En este gran país llamado España, si eres un facha y te matan nadie moverá un dedo por ti. Cómo van a hacerlo, si eres facha. En el registro verbal de no poca gente, un puto facha. Si te lo merecías. Por ser un facha. Por supuesto no habrá manifestaciones, no habrá protestas de nadie. Si fueras una mujer, todos los jerarcas del feminismo patrio --o matrio-- saldrían en mensajes llameantes entre las redes varias, condenando las lacras del hetero patriarcado. Si fueras una lesbiana, lo mismo y duplicado. Si eres gay, no te voy a contar. Y si fueras un militante de izquierda y además escribieras versos, claros o no, harían documentales sobre ti. Eso seguro. Y tu nombre y tu rostro ilustrarían muros al salir de las ciudades, cuando la vía del tren se sumerge hacia la inmensidad de los campos abiertos. Pero si eres un puto facha, amigo mío --o ni siquiera facha: si eres solamente sospechoso de serlo--, ay, entonces has caído porque te lo merecías. Pienso en Ernest Hemingway y en la cita de John Donne que abre su primera novela española: «La muerte de cualquier hombre me disminuye porque estoy ligado a la humanidad; por consiguiente nunca hagas preguntar por quién doblan las campanas: doblan por ti». Pero claro, la nueva progresía piensa que Ernest Hemingway también era un facha, porque le gustaban los toros, cazaba leones en África y presumía de ello, fue el padre internacional de los Sanfermines --para estos radicales, casi un violador encubierto-- y sus narraciones estaban regadas de vino y testosterona. Y de John Donne y su luz metafísica para qué vamos a hablar.

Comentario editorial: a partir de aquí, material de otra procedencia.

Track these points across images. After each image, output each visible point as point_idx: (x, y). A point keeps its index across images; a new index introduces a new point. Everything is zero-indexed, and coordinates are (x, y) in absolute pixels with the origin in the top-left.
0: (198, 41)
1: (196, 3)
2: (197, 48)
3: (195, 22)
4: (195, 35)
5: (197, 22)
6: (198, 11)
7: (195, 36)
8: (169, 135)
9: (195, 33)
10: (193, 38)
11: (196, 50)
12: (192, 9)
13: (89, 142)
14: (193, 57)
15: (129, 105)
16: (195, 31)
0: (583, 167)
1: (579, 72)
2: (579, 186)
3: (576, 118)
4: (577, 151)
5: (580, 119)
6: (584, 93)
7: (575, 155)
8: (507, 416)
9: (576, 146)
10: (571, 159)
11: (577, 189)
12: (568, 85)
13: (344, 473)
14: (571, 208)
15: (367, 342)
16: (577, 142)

Pero también podríamos traer a Bertolt Brecht, otro santo crepuscular de la izquierda democrática que esta nueva izquierda, más partidaria de la barricada y las ejecuciones sumarias, tampoco conoce: «Primero se llevaron a los judíos, / pero como yo no era judío, no me importó. / Después se llevaron a los comunistas, / pero como yo no era comunista, tampoco me importó. / Luego se llevaron a los obreros, / pero como yo no era obrero, tampoco me importó. / Mas tarde se llevaron a los intelectuales, / pero como yo no era intelectual, tampoco me importó. / Después siguieron con los curas, / pero como yo no era cura, tampoco me importó. / Ahora vienen por mí, pero es demasiado tarde». Perdón por la larga cita, pero venía al pelo. En Zaragoza vinieron a por un facha, aparente o no, y a nadie le ha importado.

Creo en la presunción de inocencia por encima de todo: de las evidencias aparentes y las condenas sociales. Pero creo a rajatabla: lo mismo para los integrantes de La Manada que para Rodrigo Lanza Huidobro, el presunto asesino de Víctor Láinez y uno de los protagonistas de Ciutat Morta, el documental de Xavier Artigas y Xapo Ortega sobre el caso 4F, que acabó con el suicidio lamentable de Patricia Heras, que tenía unos poemas rasgadores de fragilidad y de nervio, de luz y carne viva. Creo en la presunción de inocencia aunque, en el comienzo del documental, Rodrigo Lanza admitiera que «Yo busco venganza, yo lo tengo claro. La justicia para mí ha perdido sentido y yo me voy a vengar de todo esto. No sé cómo, no sé si violentamente, no me refiero a una venganza del vengador enmascarado, pero sí para volver a sentirme bien y decir que he logrado algo de equilibrio». Creo en la presunción de inocencia aunque Rodrigo Lanza fuera condenado entonces a cuatro años y medio de prisión por dejar tetrapléjico de una pedrada a un guardia urbano de Barcelona, sentencia cuestionada por el documental, mediante la tesis del montaje de la Guardia Urbana.

Creo en la presunción de inocencia aunque la autopsia del cadáver de Víctor Láinez, según el auto de Natividad Rapun, titular del Juzgado de Instrucción número 6 de Zaragoza, pruebe que murió de las patadas que recibió en la cara, cuando ya estaba en el suelo, y que fue golpeado «por la espalda sin posibilidad alguna de defensa y utilizando al efecto un objeto lo suficientemente contundente como para provocarle una fractura ósea», y aunque varios testigos aseguren que Rodrigo Lanza agredió a Víctor Láinez por llevar «unos tirantes con la bandera de España». De la supuesta arma blanca que, solo según Lanza, portaba Láinez, nunca más se ha sabido.

Creo en la presunción de inocencia, y también en el derecho a que cualquiera pueda tomarse una copa sin que nadie le parta la crisma por el color de sus tirantes. No creo en el silencio que ha seguido a su muerte. Porque ese mismo odio regresará a por ti, a por todos nosotros, pero ya será tarde.